Памятник Роберту — квинтэссенция барселонской модернистской публичной скульптуры, шедевр в своем жанре. Он был установлен перед университетом в 1907 году. После гражданской войны чиновники Франко решили, что столь воинственному символу каталонского национализма не следует стоять на виду, так что его разобрали и припрятали. В 1980-х годах, после того как каудильо благополучно скончался, Ажунтамент вновь его установил, на этот раз на площади Тетуан. Судя по стилистическому решению, над цоколем работал Антони Гауди. Льимона изваял восемнадцать фигур. Результат — любопытный замысел (кончетто), энциклопедия каталонских добродетелей, какими их представляли Торрас-и-Багес и «Художественный кружок Св. Луки».
Основание — не просто цоколь, а самостоятельная скульптура, нечто вроде холма с гротами, из которых поднимаются фигуры Льимоны. Изгибы и обработка поверхностей (камень, матовое стекло с резьбой) совершенно такие же, как на здании, которое Гауди проектировал в то время на Пассейч де Грасиа, на Каса Мила. А так как Гауди хотел, чтобы Каса Мила служила основанием для огромной фигуры Святой Девы, можно рассматривать памятник Роберту с его обилием светских персонажей наброском для этого гигантского и неосуществленного символа благочестия.
Постамент работы Гауди призван напомнить о «священных горах» Каталонии — Монсени, Монтсеррате, Монтжуике, из камня которого вырезан постамент. Из него бьют источники, воду которых можно пить: это эманации каталонского народного духа.

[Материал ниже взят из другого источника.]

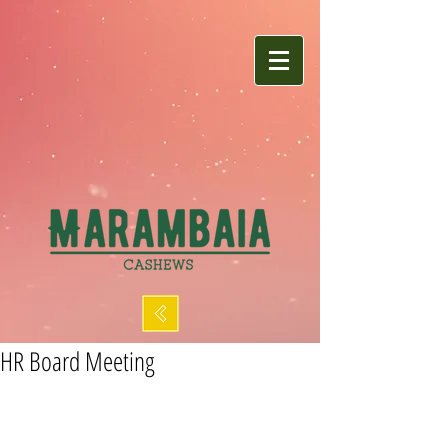
HR Board Meeting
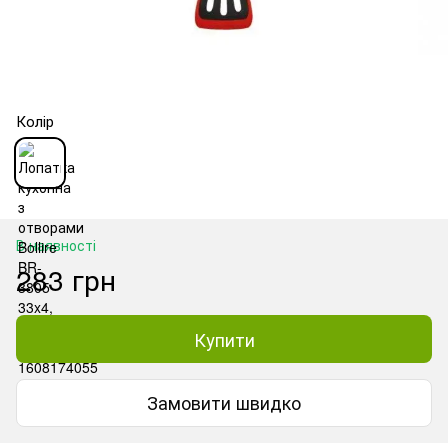
Колір
В наявності
283 грн
Купити
Замовити швидко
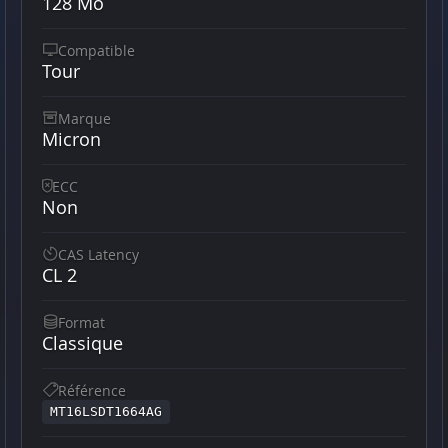
128 Mo
Compatible
Tour
Marque
Micron
ECC
Non
CAS Latency
CL 2
Format
Classique
Référence
MT16LSDT1664AG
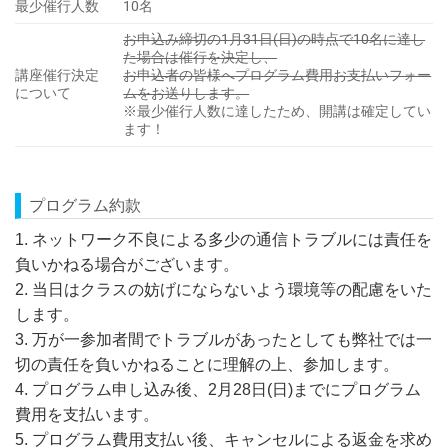
最少催行人数
10名
お申込み締切の1月31日(日)の時点で10名に達し
た場合は催行を決定し、
講座催行決定
お申込者の皆様へプログラム費用お支払いフォー
について
ムをお送りします。
※最少催行人数に達したため、開講は確定してい
ます！
プログラム約款
1. ネットワーク不良による多少の通信トラブルには責任を
負いかねる場合がございます。
2. 当日はクラスの妨げにならないよう環境等の配慮をいた
します。
3. 万が一参加者間でトラブルがあったとしても弊社では一
切の責任を負いかねることに理解の上、参加します。
4. プログラム申し込み後、2月28日(日)までにプログラム
費用を支払います。
5. プログラム費用支払い後、キャンセルによる返金を求め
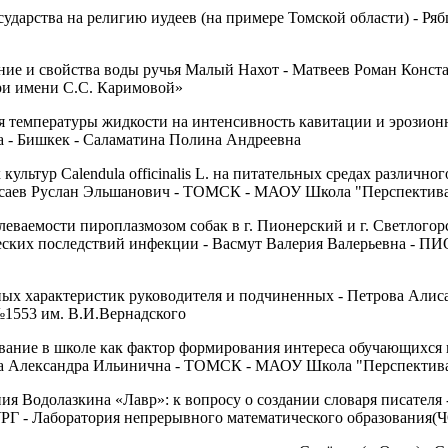
ударства на религию иудеев (на примере Томской области) - Ря
яние и свойства воды ручья Малый Нахот - Матвеев Роман Кон
и имени С.С. Каримовой»
я температуры жидкости на интенсивность кавитации и эрозионн
 - Бишкек - Саламатина Полина Андреевна
ультур Calendula officinalis L. на питательных средах различног
 Мусаев Руслан Эльшанович - ТОМСК - МАОУ Школа "Перспектив
леваемости пироплазмозом собак в г. Пионерский и г. Светлого
ических последствий инфекции - Васмут Валерия Валерьевна
ных характеристик руководителя и подчиненных - Петрова Али
1553 им. В.И.Вернадского
вание в школе как фактор формирования интереса обучающихся к
на Александра Ильинична - ТОМСК - МАОУ Школа "Перспектив
ия Водолазкина «Лавр»: к вопросу о создании словаря писателя
Г - Лаборатория непрерывного математического образовани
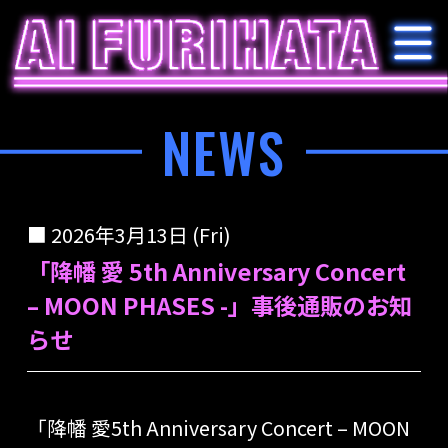
NEWS
2026年3月13日 (Fri)
「降幡 愛 5th Anniversary Concert
– MOON PHASES -」事後通販のお知
らせ
「降幡 愛5th Anniversary Concert – MOON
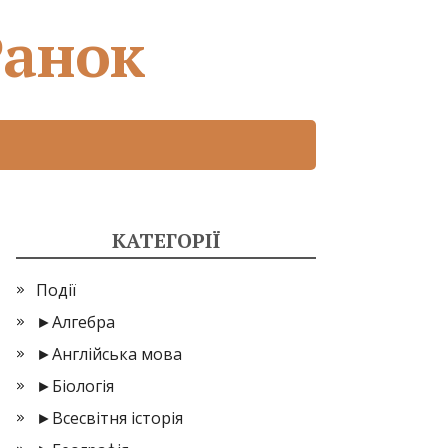
Ранок
КАТЕГОРІЇ
Події
►
Алгебра
►
Англійська мова
►
Біологія
►
Всесвітня історія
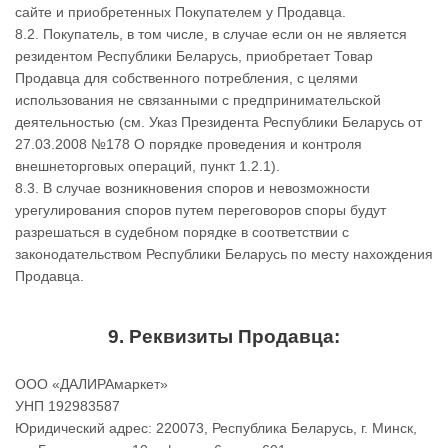
сайте и приобретенных Покупателем у Продавца.
8.2. Покупатель, в том числе, в случае если он не является
резидентом Республики Беларусь, приобретает Товар
Продавца для собственного потребления, с целями
использования не связанными с предпринимательской
деятельностью (см. Указ Президента Республики Беларусь от
27.03.2008 №178 О порядке проведения и контроля
внешнеторговых операций, пункт 1.2.1).
8.3. В случае возникновения споров и невозможности
урегулирования споров путем переговоров споры будут
разрешаться в судебном порядке в соответствии с
законодательством Республики Беларусь по месту нахождения
Продавца.
9. Реквизиты Продавца:
ООО «ДАЛИРАмаркет»
УНП 192983587
Юридический адрес: 220073, Республика Беларусь, г. Минск,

Краны похожи на бронзовые соски; отойдя немного подальше, вы видите, что это и есть соски и что выпуклости, к которым они приспособлены, — большие, красивой формы груди, выдающиеся из каменной стены гротов. Образ Каталонии-матери, generatrix Catalanorum, приобретает почти сюрреалистическую интенсивность. Неудивительно, что Дали просто с ума сходил по Гауди.
Фигуры Льимоны продолжают эту аллегорию в более понятном ключе. Не то чтобы в совсем понятном — здесь нет фигуры банкира в цилиндре и с ключами, призванного символизировать закрытие банков в 1899 году, — но все-таки достаточно ясно. Наверху каменная герма Роберта, строгого, с усами. Дух (в женском обличье) Каталонии нашептывает ему на ухо. Ниже, впереди — роденовского плана изваяния, поднимающиеся из каменной горы. Мужские фигуры справа — крестьянин в своей мягкой barretina, ученый в плаще, показывающий собрание древних каталонских законов рабочему в безрукавке — многим обязаны «Гражданам Кале». Консервативный каталонизм Роберта (и Льимоны) воплощен в человеке с серпом. Это еще один архетип народной культуры со времен «войны жнецов». Он готов жать, но другой человек благоразумно его удерживает. Слева — Правда, она красиво обнажена, а над ними — еще один гений Каталонии, андрогин с дубовой ветвью в руке (символ пиренейских лесов), рядом с молодым человеком в одежде времен регентства, который держит за древко огромное знамя Каталонии и, возможно, является поэтом Арибау. Полотнище флага оборачивается вокруг вершины памятника и возникает над другой скульптурной группой, на сей раз каменной, сзади — пятеро сочувствующих глядят, как Милосердие помогает беспомощной девочке, а мать стоит рядом с младенцем на руках. Можно сказать, что этой скульптурой Льимона нажимает на все кнопки консервативного каталонизма.
Непоколебимая уверенность Торраса в philosophia perennis церкви произвела впечатление на тех, чьи работы остались в истории на гораздо более долгий срок, чем его собственные. Например, им очень восхищался поэт Жоан Марагаль. Он нашел убежище в консерватизме Торраса, когда не помогли его собственные романтические и релятивистские взгляды, и был особенно уязвим. Ницше, Ибсен и Эмерсон обращались к Марагалю-поэту, Торрас же обращался к Марагалю как к патриарху, как к представителю среднего класса, рантье, отцу тринадцати детей, имеющему устойчивый доход, получившему добротное каталонское образование, терзаемому наступившим после 1898 года кризисом испанской самоидентификации. Они с Торрасом были одержимы одной и той же пламенной «страстью», которую Марагаль в письме епископу в 1911 году назвал «делом возрождения, жизненно необходимого нашему народу; все бьются над поверхностными формулировками, а внутри, в глубине умирает главное».